“Eu queria muito ser a preta diferente. Negava a minha negritude a todo o custo. Só me esquecia que a preta diferente que eu me esforçava arduamente para ser ainda era uma preta. No mar de branquitude eu sou a gota que destoa. A pele. O cabelo. O apelido. A ancestralidade. Ainda estava lá tudo. E gritava. Bem alto.”
No meu tempo, há 20 anos atrás, ser-se criança e ser-se negro em Portugal era como enfrentar um leão grande e forte dia sim, dia não. O primeiro que enfrentei foi no jardim de infância, porque me colocavam de parte nas brincadeiras. Quando finalmente me chamavam para brincar às famílias era para ser a criada. Na altura eu não entendia bem o porquê, então só aceitava.
Uma vez, no auge dos meus 20 e poucos anos, eu li algures a pergunta “Tu és tímida ou foste silenciada?”

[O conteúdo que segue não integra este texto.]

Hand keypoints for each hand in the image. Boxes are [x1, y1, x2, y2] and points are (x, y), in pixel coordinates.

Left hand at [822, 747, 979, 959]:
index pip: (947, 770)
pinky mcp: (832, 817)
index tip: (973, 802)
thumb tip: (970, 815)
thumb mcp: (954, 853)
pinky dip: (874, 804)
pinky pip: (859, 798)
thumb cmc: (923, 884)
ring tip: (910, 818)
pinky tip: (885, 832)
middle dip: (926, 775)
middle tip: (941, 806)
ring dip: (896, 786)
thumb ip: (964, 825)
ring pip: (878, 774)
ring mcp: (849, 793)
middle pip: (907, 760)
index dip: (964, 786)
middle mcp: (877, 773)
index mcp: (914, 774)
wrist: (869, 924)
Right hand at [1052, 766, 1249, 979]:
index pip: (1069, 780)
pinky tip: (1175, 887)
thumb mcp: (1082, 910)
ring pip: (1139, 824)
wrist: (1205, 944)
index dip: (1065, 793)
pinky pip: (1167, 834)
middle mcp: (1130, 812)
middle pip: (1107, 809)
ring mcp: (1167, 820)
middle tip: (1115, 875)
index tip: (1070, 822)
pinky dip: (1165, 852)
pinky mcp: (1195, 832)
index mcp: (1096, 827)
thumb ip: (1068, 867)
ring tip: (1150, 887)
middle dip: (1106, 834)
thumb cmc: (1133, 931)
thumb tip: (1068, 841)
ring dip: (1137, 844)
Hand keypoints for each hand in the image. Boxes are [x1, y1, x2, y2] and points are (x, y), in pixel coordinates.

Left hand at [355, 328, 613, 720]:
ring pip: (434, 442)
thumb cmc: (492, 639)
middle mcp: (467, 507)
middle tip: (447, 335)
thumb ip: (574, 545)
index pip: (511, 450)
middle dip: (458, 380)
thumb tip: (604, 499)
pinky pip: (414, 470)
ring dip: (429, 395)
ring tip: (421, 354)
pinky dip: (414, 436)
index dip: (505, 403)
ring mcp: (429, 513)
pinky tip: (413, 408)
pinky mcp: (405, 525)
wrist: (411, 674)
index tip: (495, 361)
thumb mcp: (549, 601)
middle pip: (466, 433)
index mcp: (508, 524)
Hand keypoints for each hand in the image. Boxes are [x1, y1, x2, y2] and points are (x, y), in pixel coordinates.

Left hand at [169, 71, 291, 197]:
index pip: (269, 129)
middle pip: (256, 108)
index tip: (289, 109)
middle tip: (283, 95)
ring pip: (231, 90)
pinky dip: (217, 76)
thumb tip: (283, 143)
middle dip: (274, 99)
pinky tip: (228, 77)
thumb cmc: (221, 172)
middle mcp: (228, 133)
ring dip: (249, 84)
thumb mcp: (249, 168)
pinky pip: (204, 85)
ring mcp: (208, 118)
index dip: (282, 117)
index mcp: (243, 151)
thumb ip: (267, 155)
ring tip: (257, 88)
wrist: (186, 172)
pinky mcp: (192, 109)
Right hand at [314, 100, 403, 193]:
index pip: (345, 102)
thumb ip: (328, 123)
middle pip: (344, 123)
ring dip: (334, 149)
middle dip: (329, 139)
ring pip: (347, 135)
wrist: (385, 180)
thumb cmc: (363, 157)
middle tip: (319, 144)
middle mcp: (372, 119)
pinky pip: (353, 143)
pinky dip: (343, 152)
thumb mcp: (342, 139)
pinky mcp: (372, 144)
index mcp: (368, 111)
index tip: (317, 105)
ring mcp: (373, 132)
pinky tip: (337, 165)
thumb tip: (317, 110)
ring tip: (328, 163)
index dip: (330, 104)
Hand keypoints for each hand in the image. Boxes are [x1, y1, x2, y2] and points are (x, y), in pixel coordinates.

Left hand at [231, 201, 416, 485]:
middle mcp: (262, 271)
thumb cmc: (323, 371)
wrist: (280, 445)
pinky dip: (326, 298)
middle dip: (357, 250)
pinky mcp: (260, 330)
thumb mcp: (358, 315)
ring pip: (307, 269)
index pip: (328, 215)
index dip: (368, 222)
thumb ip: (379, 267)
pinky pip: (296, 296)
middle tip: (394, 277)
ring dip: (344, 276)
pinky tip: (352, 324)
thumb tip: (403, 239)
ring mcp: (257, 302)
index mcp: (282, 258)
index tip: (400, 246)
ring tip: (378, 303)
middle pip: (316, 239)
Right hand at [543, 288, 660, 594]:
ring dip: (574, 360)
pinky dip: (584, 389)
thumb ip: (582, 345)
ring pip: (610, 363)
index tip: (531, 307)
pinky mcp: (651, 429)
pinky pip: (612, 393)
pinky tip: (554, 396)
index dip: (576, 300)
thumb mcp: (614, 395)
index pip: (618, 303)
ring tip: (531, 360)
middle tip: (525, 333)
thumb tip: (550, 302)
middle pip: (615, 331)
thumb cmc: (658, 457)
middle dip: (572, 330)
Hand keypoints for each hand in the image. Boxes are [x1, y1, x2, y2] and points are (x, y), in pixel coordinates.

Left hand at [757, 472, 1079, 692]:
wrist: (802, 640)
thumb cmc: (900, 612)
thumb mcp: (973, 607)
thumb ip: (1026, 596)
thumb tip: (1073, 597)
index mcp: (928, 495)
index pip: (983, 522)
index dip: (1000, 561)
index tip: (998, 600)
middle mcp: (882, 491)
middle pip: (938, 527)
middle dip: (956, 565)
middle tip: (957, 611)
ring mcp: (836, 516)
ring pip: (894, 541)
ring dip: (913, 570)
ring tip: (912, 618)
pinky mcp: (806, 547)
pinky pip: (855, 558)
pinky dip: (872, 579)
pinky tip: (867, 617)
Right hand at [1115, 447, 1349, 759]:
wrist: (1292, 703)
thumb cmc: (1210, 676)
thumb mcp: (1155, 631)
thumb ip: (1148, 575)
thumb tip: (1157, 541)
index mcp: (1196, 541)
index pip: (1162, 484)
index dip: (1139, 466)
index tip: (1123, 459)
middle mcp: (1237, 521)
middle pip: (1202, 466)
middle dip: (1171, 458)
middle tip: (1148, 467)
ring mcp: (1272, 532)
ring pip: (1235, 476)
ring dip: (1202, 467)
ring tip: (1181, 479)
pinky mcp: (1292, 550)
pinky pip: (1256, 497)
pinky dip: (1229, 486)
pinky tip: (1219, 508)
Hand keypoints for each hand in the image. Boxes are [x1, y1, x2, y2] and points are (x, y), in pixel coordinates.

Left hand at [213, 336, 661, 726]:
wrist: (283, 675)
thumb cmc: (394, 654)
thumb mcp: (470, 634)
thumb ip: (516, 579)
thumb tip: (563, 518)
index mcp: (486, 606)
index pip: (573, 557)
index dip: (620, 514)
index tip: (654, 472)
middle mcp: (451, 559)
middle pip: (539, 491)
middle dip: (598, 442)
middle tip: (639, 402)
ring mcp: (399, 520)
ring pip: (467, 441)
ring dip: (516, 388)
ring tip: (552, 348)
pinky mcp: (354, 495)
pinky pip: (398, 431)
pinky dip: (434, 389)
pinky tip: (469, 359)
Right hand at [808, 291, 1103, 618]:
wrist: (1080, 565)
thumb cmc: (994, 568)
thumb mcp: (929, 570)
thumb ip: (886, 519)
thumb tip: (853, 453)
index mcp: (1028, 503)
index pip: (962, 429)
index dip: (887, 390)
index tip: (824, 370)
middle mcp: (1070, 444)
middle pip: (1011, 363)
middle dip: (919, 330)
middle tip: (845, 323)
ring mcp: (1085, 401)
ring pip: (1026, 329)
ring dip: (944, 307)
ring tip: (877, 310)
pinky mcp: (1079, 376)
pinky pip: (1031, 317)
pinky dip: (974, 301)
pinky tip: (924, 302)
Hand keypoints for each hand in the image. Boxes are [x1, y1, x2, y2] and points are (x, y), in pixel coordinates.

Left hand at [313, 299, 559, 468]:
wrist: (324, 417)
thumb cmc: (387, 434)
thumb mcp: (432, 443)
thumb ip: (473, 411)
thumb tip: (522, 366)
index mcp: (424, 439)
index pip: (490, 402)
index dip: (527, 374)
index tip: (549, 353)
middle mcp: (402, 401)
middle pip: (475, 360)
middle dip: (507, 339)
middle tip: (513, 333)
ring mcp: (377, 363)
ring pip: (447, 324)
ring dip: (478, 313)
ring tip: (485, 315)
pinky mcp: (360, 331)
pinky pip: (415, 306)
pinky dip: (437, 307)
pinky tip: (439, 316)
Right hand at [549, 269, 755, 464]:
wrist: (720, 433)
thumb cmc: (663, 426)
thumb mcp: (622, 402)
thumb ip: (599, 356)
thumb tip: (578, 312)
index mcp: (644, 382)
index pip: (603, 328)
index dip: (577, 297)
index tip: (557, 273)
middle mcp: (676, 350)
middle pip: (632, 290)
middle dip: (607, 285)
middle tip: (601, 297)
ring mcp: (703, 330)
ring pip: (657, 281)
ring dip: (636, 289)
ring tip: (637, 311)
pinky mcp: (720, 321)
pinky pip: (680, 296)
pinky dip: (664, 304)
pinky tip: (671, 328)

Hoje, eu sei que fui silenciada.
Em casa, fui instruída a não arranjar sarilhos, porque já era muito difícil ser-se respeitado e conquistar coisas quando se tinha a pele mais escura. Na escola, não me era dada a vez para SER. Era demasiado pequena para perceber o que se passava e talvez por isso tenha aprendido e calar a boca, a não ripostar, a não dar nas vistas, a agradar. Aprendi que para ser tolerada tinha que baixar a cabeça e responder aos comentários menos simpáticos com um sorriso nervoso para ainda assim ser subestimada. Aceitei que me amassem pouco e aprendi a amar(-me) pouco: eu, o meu cabelo, o meu background cultural, os meus traços e o meu tom de pele.
É que, sem perceber, tudo à minha volta gritava que eu era um erro. Não, isso não era dito com todas as letras, mas o que haveria de pensar uma criança negra que consome conteúdo onde não se vê, e quando se vê é de uma forma estereotipada e completamente irrealista? O racismo ensinou-me que o meu cabelo precisava ser alisado para eu parecer apresentável, que eu precisava ser o mais europeia possível para não me tornar uma piada exótica e para um dia conseguir um emprego, e que deveria ser mais clara para que os rapazes quisessem namorar comigo. “Sorte” a minha que pelo menos o português de Portugal eu falava bem. 20 anos depois, assassinei essa ideia e enterrei-a num lugar bem refundido na minha mente. Antes disso, neguei a minha negritude como pude. Anulei a minha identidade a pouco e pouco, até me tornar figurante da minha própria vida.
Levei 20 anos para perceber que fui ludibriada. Ficou a cicatriz (daquelas impossíveis de ignorar) e uma criança interior que continua a fazer perguntas e a pedir socorro.